All of these comparisons don't quite get to the heart of why I like Sherman Baker's CD so much. Once again I'm reduced to time machines and RIYLs (recommended if you like) and I've already talked about that in far too many other reviews. So what if modern indie rock is infatuated with the past--it takes me to happy places and at my age that's becoming more and more important. Okay, a lot of new bands in 2013 do that, but what's surprising about Baker is that he seems to take you to different places within the same song, even after repeated listenings. Indeed, he's a bit of a shapeshifter. Did I just hear Happy Jack-era Who there for a second? Or did that song just sound like an outtake from Forever Changes? I think the point isn't that Sherman Baker likes to borrow from sources--excellent and varied sources, by the way--it's that it doesn't make him unoriginal as much as it just puts him in a class of traditional songwriters who value melody, decent and poetic lyrics and a willingness to bounce around amid different genres and succeed at each one.

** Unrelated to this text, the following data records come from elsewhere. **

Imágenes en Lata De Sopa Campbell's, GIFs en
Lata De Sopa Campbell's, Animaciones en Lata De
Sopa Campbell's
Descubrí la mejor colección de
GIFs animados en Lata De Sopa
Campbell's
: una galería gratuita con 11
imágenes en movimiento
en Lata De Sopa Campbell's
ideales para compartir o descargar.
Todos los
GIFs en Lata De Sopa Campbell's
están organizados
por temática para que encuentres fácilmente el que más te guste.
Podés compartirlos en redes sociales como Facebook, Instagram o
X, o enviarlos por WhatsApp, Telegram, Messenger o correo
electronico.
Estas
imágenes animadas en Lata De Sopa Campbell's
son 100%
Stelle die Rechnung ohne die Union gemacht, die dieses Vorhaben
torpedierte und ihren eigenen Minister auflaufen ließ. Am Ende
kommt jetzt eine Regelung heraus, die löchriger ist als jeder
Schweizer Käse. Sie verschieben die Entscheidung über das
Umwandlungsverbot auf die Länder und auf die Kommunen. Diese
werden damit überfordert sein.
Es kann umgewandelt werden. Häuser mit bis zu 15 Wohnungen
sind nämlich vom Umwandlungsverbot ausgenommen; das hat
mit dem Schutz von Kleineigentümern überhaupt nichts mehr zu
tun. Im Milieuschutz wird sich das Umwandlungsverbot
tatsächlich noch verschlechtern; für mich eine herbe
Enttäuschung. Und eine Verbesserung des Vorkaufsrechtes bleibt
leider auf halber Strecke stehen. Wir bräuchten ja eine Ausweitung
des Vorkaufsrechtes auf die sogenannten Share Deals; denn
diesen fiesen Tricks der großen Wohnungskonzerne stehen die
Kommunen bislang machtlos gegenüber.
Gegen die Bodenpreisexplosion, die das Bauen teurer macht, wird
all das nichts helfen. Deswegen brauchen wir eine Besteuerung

By the way, the Bongos recently reunited and played a few gigs at their old Hoboken haunts. Richard Barone announced that an unreleased 1986 album titled Phantom Train would be released in October 2013, but I haven't checked to see if he followed through on that yet. After listening to Sherman Baker, I pulled out Numbers with Wings and traveled to some more happy places and wondered how fun it would be to see Sherman open for Richard. Would they nod knowingly at each other? I'd like to be there just to find out.